• Assigned task 1
Answer these questions about the thread on incorrect device IDs:
(a) Which operating system does the poster list for their environment?
(b) What did the line print(torch.cuda.is_available()) output?
(c) What batch size is given in the command that was run?
• Assigned task 2
Print everything in the thread on incorrect device IDs from "Gwondori commented 1" down to "for more information.", word for word.

Incorrect device ID issues.

Gwondori commented 1 year ago

Hi. I'm asking for help because I'm currently having trouble running the command in 'demo'.

Here my environment:

OS: WSL2 Ubuntu (Windows 11) Cuda Version(nvidia-smi): +---------------------------------------------------------------------------------------+ | NVIDIA-SMI 530.47 Driver Version: 531.68 CUDA Version: 12.1 | |-----------------------------------------+----------------------+----------------------+

Installed cuda and cudnn. Checked pytorch used cuda.

Python 3.10.6 (main, Mar 10 2023, 10:55:28) [GCC 11.3.0] on linux
Type "help", "copyright", "credits" or "license" for more information.
>>> import torch
>>> print(torch.cuda.is_available())
True
>>> quit()

Command:

python run.py --resume_from g_p3d_car_pretrained --inv_export_demo_sample --gpus 4 --batch_size 16

Error Message:

/home/euler/Works/algorithms/nerf-from-image/models/stylegan.py:555: SyntaxWarning: assertion is always true, perhaps remove parentheses?
  assert (bs % ng == 0,
Autodetected p3d_car dataset
Namespace(gpus=4, dataset='p3d_car', xid='', resolution=128, batch_size=16, run_inversion=True, resume_from='g_p3d_car_pretrained', root_path='.', data_path='datasets', iterations=300000, lr_g=0.0025, lr_d=0.002, dual_discriminator=False, dual_discriminator_l1=False, dual_discriminator_mse=False, r1=5.0, tv=0.5, entropy=0.05, eikonal=0.1, supervise_alpha=False, conditional_pose=True, augment_p=0, augment_ada=False, ada_target=0.6, path_length_regularization=False, perturb_poses=0, clip_gradient_norm=100.0, fine_sampling=True, attention_values=10, use_sdf=True, use_encoder=False, use_viewdir=False, use_class=False, latent_dim=512, disable_stylegan_noise=True, inv_use_testset=False, inv_use_imagenet_testset=False, inv_use_separate=False, inv_loss='vgg', inv_gain_z=5, inv_steps=None, inv_no_split=False, inv_no_optimize_pose=False, inv_train_coord_only=False, inv_encoder_only=False, inv_export_demo_sample=True, inv_manual_input_path=None, coord_resume_from=None)

• Saved data entries
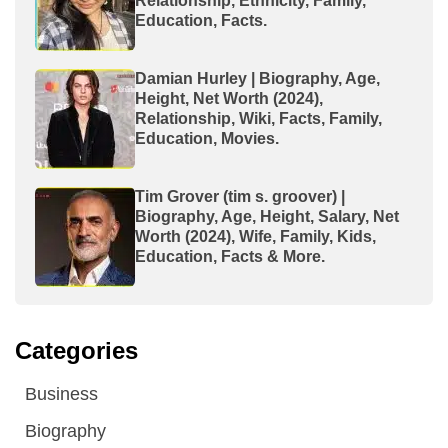
Relationship, Ethnicity, Family,
Education, Facts.
Damian Hurley | Biography, Age,
Height, Net Worth (2024),
Relationship, Wiki, Facts, Family,
Education, Movies.
Tim Grover (tim s. groover) |
Biography, Age, Height, Salary, Net
Worth (2024), Wife, Family, Kids,
Education, Facts & More.
Categories
Business
Biography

• Answer section 1
(a) WSL2 Ubuntu (Windows 11)
(b) True
(c) 16

• Answer section 2
Gwondori commented 1 year ago

Hi. I'm asking for help because I'm currently having trouble running the command in 'demo'.

Here my environment:

OS: WSL2 Ubuntu (Windows 11) Cuda Version(nvidia-smi): +---------------------------------------------------------------------------------------+ | NVIDIA-SMI 530.47 Driver Version: 531.68 CUDA Version: 12.1 | |-----------------------------------------+----------------------+----------------------+

Installed cuda and cudnn. Checked pytorch used cuda.

Python 3.10.6 (main, Mar 10 2023, 10:55:28) [GCC 11.3.0] on linux
Type "help", "copyright", "credits" or "license" for more information.